Des scientifiques collent des matériaux sans utiliser d’adhésifs, juste de l’électricité
Imaginez qu’un implant en métal dur puisse être fixé à un tissu biologique mou sans utiliser d’adhésif, puis retiré facilement lorsqu’il n’est plus nécessaire. Cela pourrait bientôt être possible, grâce à une meilleure connaissance de “l’électroradhésion”.
Image d’entête, à partir de l’étude : diverses démonstrations de l’électroadhésion. (W. Xu et col./ ACS Central Science)
Pour simplifier, l’électroadhésion est un phénomène par lequel deux objets deviennent “électrostatiquement” ou chimiquement liés l’un à l’autre après avoir été traversés par un courant électrique. Ils restent liés même après la disparition du courant, mais se séparent proprement lorsqu’ils sont soumis à un courant de polarité opposée.
Ces dernières années, l’électroadhésion a été utilisée dans toutes sortes d’applications, des robots grimpeurs, aux pinces robotiques souples. Et si certaines de ces applications ont consisté à coller des matériaux durs à des matériaux souples, peu d’entre elles, voire aucune, ont consisté à coller des matériaux durs non altérés à des matériaux véritablement « souples et mous ». En fait, l’électroadhésion a le plus souvent été utilisée pour coller des matériaux souples à des matériaux souples et des matériaux durs à des matériaux durs. C’est là qu’intervient la nouvelle étude.
Sous la direction du professeur Srinivasa Raghavan, une équipe de l’université du Maryland (Etats-Unis) a réussi à lier par “électroadhésivité” (électrostatique) des matériaux durs tels que l’étain, le plomb et le graphite à des matériaux très mous tels que des morceaux de fruits, de légumes et de viande de poulet crue. Par exemple, après avoir appliqué un courant de 5 volts à un cylindre de gel d’acrylamide et à une plaque de graphite pendant environ 3 minutes, les deux matériaux sont devenus si fortement liés que le gel s’est déchiré au lieu de se séparer lorsque quelqu’un a essayé de les écarter.

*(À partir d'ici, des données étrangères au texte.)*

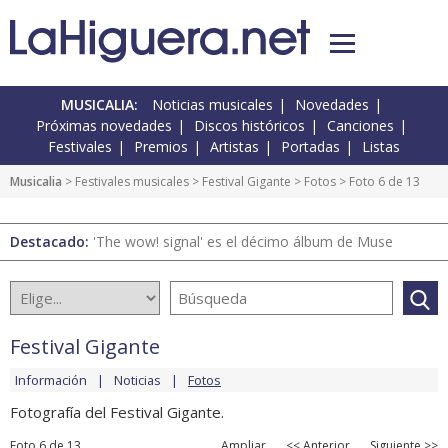
MUSICALIA:
Noticias musicales
Novedades
Próximas novedades
Discos históricos
Canciones
Festivales
Premios
Artistas
Portadas
Listas
Musicalia
>
Festivales musicales
>
Festival Gigante
>
Fotos
> Foto 6 de 13
Destacado:
'The wow! signal' es el décimo álbum de Muse
Festival Gigante
Información
Noticias
Fotos
Fotografía del Festival Gigante.
Foto 6 de 13
Ampliar
<< Anterior
Siguiente >>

En revanche, lorsque la polarité du courant est inversée, les deux matériaux se séparent facilement et sans destruction.
Image tirée de l’étude. (W. Xu et col./ ACS Central Science)
Ce procédé peut même être utilisé pour relier et libérer des objets sous-marins. Cela dit, toutes les combinaisons de substances ne fonctionnent pas. Il a été constaté que le matériau dur doit être capable de conduire les ions et que le matériau mou doit contenir des ions de sel. Les scientifiques pensent qu’une liaison chimique se forme lorsque les deux matériaux échangent des ions. Cette hypothèse est étayée par le fait que les métaux à faible conductivité électrique (tels que le titane) ne fonctionnent pas, pas plus que les matériaux mous à faible teneur en sel, tels que le raisin.
A partir de l’étude : résultats de l’adhésion du graphite à divers tissus végétaux et animaux. Des bandes de graphite sont placées à chaque extrémité d’un matériau mou donné, et une tension de 5 V CC est appliquée pendant 15 minutes. (A) Tissus qui adhèrent uniquement à l’anode (+) ; (B) tissus qui adhèrent uniquement à la cathode (-) ; (C) tissus qui adhèrent aux deux électrodes. (W. Xu et col./ ACS Central Science)
Une fois le processus mieux compris et développé, on espère qu’il pourra être utilisé non seulement dans les implants, mais aussi dans des applications telles que les robots biohybrides et des batteries plus performantes.
L’étude publiée dans ACS Central Science : Reversibly Sticking Metals and Graphite to Hydrogels and Tissues et présentée sur le site de l’American Chemical Society : You don’t need glue to hold these materials together — just electricity.